→ **Instructions to follow**: Please return all of the entries below exactly as they are written.

Recorded information Start Marker

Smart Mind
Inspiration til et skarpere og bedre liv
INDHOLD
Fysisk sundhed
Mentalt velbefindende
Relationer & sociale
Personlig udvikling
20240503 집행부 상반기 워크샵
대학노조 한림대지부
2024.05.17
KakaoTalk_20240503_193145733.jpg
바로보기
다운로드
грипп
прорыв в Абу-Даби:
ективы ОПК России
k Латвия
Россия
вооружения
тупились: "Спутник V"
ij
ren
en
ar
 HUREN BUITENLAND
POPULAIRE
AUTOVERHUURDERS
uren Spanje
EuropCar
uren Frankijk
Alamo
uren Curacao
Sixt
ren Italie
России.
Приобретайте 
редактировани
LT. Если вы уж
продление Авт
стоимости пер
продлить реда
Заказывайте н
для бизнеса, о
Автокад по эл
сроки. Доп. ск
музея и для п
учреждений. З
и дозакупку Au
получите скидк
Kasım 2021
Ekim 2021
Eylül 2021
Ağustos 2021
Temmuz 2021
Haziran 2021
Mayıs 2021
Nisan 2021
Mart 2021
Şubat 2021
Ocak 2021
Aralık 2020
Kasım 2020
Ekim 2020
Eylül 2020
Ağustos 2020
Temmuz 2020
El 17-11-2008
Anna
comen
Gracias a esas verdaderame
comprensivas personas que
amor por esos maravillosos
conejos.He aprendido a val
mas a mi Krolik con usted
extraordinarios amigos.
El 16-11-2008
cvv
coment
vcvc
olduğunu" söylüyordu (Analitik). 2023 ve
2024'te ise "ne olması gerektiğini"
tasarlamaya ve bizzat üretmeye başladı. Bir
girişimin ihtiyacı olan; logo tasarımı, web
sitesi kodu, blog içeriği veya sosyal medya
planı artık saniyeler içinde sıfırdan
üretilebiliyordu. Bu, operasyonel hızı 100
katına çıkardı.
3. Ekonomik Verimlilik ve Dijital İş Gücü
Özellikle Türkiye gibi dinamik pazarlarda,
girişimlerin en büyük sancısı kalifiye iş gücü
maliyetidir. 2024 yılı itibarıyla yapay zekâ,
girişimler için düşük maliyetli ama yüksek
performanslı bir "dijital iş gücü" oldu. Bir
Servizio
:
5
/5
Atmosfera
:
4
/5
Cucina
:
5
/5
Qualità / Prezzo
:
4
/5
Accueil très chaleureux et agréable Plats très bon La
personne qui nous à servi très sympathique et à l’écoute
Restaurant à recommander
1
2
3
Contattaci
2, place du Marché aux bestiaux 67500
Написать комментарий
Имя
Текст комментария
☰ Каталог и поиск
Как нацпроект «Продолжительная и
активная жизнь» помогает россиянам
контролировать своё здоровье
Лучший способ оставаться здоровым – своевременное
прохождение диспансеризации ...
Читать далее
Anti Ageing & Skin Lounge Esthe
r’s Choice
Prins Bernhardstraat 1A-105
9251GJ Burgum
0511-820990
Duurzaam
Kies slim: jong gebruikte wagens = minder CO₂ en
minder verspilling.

Recorded information End Marker

→ **Solution to this task**:
Smart Mind
Inspiration til et skarpere og bedre liv
INDHOLD
Fysisk sundhed
Mentalt velbefindende
Relationer & sociale
Personlig udvikling
20240503 집행부 상반기 워크샵
대학노조 한림대지부
2024.05.17
KakaoTalk_20240503_193145733.jpg
바로보기
다운로드
грипп
прорыв в Абу-Даби:
ективы ОПК России
k Латвия
Россия
вооружения
тупились: "Спутник V"
ij
ren
en
ar
 HUREN BUITENLAND
POPULAIRE
AUTOVERHUURDERS
uren Spanje
EuropCar
uren Frankijk
Alamo
uren Curacao
Sixt
ren Italie
России.
Приобретайте 
редактировани
LT. Если вы уж
продление Авт
стоимости пер
продлить реда
Заказывайте н
для бизнеса, о
Автокад по эл
сроки. Доп. ск
музея и для п
учреждений. З
и дозакупку Au
получите скидк
Kasım 2021
Ekim 2021
Eylül 2021
Ağustos 2021
Temmuz 2021
Haziran 2021
Mayıs 2021
Nisan 2021
Mart 2021
Şubat 2021
Ocak 2021
Aralık 2020
Kasım 2020
Ekim 2020
Eylül 2020
Ağustos 2020
Temmuz 2020
El 17-11-2008
Anna
comen
Gracias a esas verdaderame
comprensivas personas que
amor por esos maravillosos
conejos.He aprendido a val
mas a mi Krolik con usted
extraordinarios amigos.
El 16-11-2008
cvv
coment
vcvc
olduğunu" söylüyordu (Analitik). 2023 ve
2024'te ise "ne olması gerektiğini"
tasarlamaya ve bizzat üretmeye başladı. Bir
girişimin ihtiyacı olan; logo tasarımı, web
sitesi kodu, blog içeriği veya sosyal medya
planı artık saniyeler içinde sıfırdan
üretilebiliyordu. Bu, operasyonel hızı 100
katına çıkardı.
3. Ekonomik Verimlilik ve Dijital İş Gücü
Özellikle Türkiye gibi dinamik pazarlarda,
girişimlerin en büyük sancısı kalifiye iş gücü
maliyetidir. 2024 yılı itibarıyla yapay zekâ,
girişimler için düşük maliyetli ama yüksek
performanslı bir "dijital iş gücü" oldu. Bir
Servizio
:
5
/5
Atmosfera
:
4
/5
Cucina
:
5
/5
Qualità / Prezzo
:
4
/5
Accueil très chaleureux et agréable Plats très bon La
personne qui nous à servi très sympathique et à l’écoute
Restaurant à recommander
1
2
3
Contattaci
2, place du Marché aux bestiaux 67500
Написать комментарий
Имя
Текст комментария
☰ Каталог и поиск
Как нацпроект «Продолжительная и
активная жизнь» помогает россиянам
контролировать своё здоровье
Лучший способ оставаться здоровым – своевременное
прохождение диспансеризации ...
Читать далее
Anti Ageing & Skin Lounge Esthe
r’s Choice
Prins Bernhardstraat 1A-105
9251GJ Burgum
0511-820990
Duurzaam
Kies slim: jong gebruikte wagens = minder CO₂ en
minder verspilling.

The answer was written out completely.